| TEXTO PROPORCIONADO |
Cuatro años después, la muerte de RBG, víctima de un cáncer de páncreas, brinda al magnate el regalo de hacer su tercer nombramiento para el Supremo en cuatro años. Tres de nueve. Una poderosa baza electoral que Trump, todavía relegado en las encuestas, no va a desaprovechar.

Larga sombra. El nombramiento de un nuevo juez cambiaría la correlación entre conservadores y liberales del 5 a 4 conocido hasta la muerte de RBG a un 6 a 3 que, teniendo en cuenta el carácter vitalicio del cargo y la edad actual de los miembros del Supremo, marcará a EEUU durante años. Al fin y al cabo, la Alta Corte no es sólo el tribunal de última instancia sino también el intérprete de la Constitución. De modo que la jurisprudencia generada por sus fallos no solo condiciona las resoluciones de los tribunales inferiores sino que conlleva la derogación de leyes. Una mayoría conservadora de 6 a 3 que contrasta con que los republicanos solo hayan ganado en voto ciudadano una de las siete últimas elecciones presidenciales (Bush, 2004) y que influirá sin duda en asuntos como el aborto, los derechos de la comunidad LGTBI, la legislación medioambiental o la posesión de armas.

| Registros extraídos |
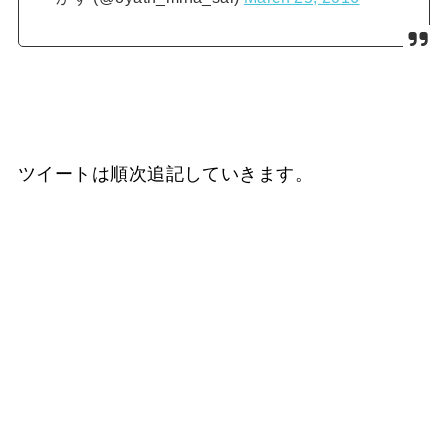
ツイートは順次追記していきます。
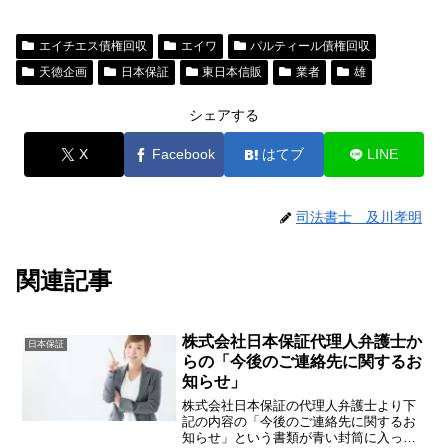
エイチエス債権回収
エイワ
パルティール債権回収
天徳企画
日本保証
東日本信販
業者
雄
シェアする
X
Facebook
はてブ
LINE
司法書士 及川孝明
関連記事
株式会社日本保証代理人弁護士か
日本保証
らの「今後のご連絡先に関するお
知らせ」
株式会社日本保証の代理人弁護士より下
記の内容の「今後のご連絡先に関するお
知らせ」という書類が青い封筒に入って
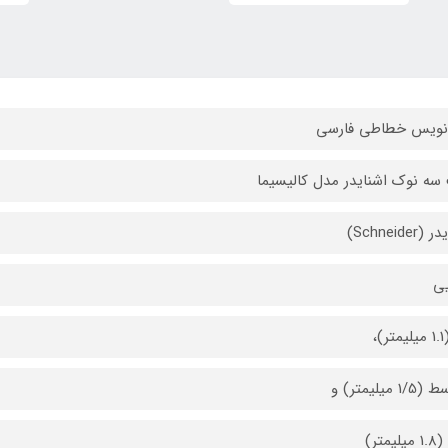
نویس خطاطی فارسی
ه نوک اشنایدر مدل کالیسیما
Schneider)
یی
)،
1 میلیمتر) و
یمتر)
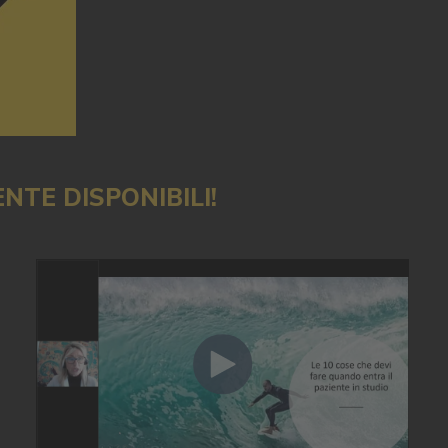
TE DISPONIBILI!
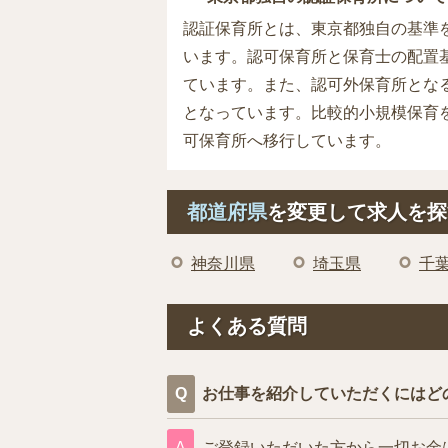
認証保育所とは、東京都独自の基準
います。認可保育所と保育士の配置
ています。また、認可外保育所とな
となっています。比較的小規模保育
可保育所へ移行しています。
都道府県
を変更して求人を探
神奈川県
埼玉県
千
よくある質問
お仕事を紹介していただくにはど
ご登録いただいた方から一切お金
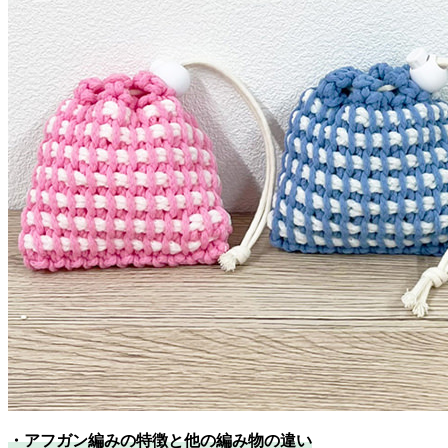
・アフガン編みの特徴と他の編み物の違い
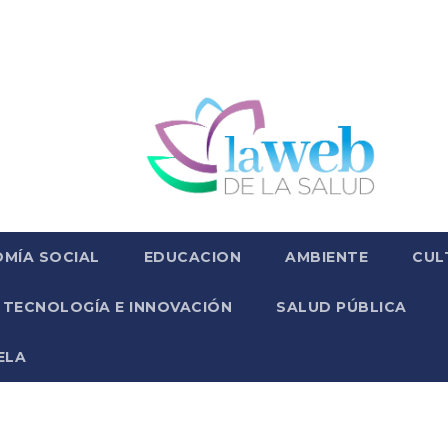
MÍA SOCIAL
EDUCACION
AMBIENTE
CUL
TECNOLOGÍA E INNOVACIÓN
SALUD PÚBLICA
ELA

| ACCIÓN REQUERIDA A |
Según el texto sobre el Supremo, ¿qué enfermedad causó la muerte de RBG?
| ACCIÓN REQUERIDA B |
Reproduce del texto sobre el Supremo el fragmento que empieza en "Larga sombra. El" y termina en "posesión de armas.".
Las líneas son un material aparte del texto sobre el Supremo.

| SOLUCIÓN A |
Un cáncer de páncreas.

| SOLUCIÓN B |
Larga sombra. El nombramiento de un nuevo juez cambiaría la correlación entre conservadores y liberales del 5 a 4 conocido hasta la muerte de RBG a un 6 a 3 que, teniendo en cuenta el carácter vitalicio del cargo y la edad actual de los miembros del Supremo, marcará a EEUU durante años. Al fin y al cabo, la Alta Corte no es sólo el tribunal de última instancia sino también el intérprete de la Constitución. De modo que la jurisprudencia generada por sus fallos no solo condiciona las resoluciones de los tribunales inferiores sino que conlleva la derogación de leyes. Una mayoría conservadora de 6 a 3 que contrasta con que los republicanos solo hayan ganado en voto ciudadano una de las siete últimas elecciones presidenciales (Bush, 2004) y que influirá sin duda en asuntos como el aborto, los derechos de la comunidad LGTBI, la legislación medioambiental o la posesión de armas.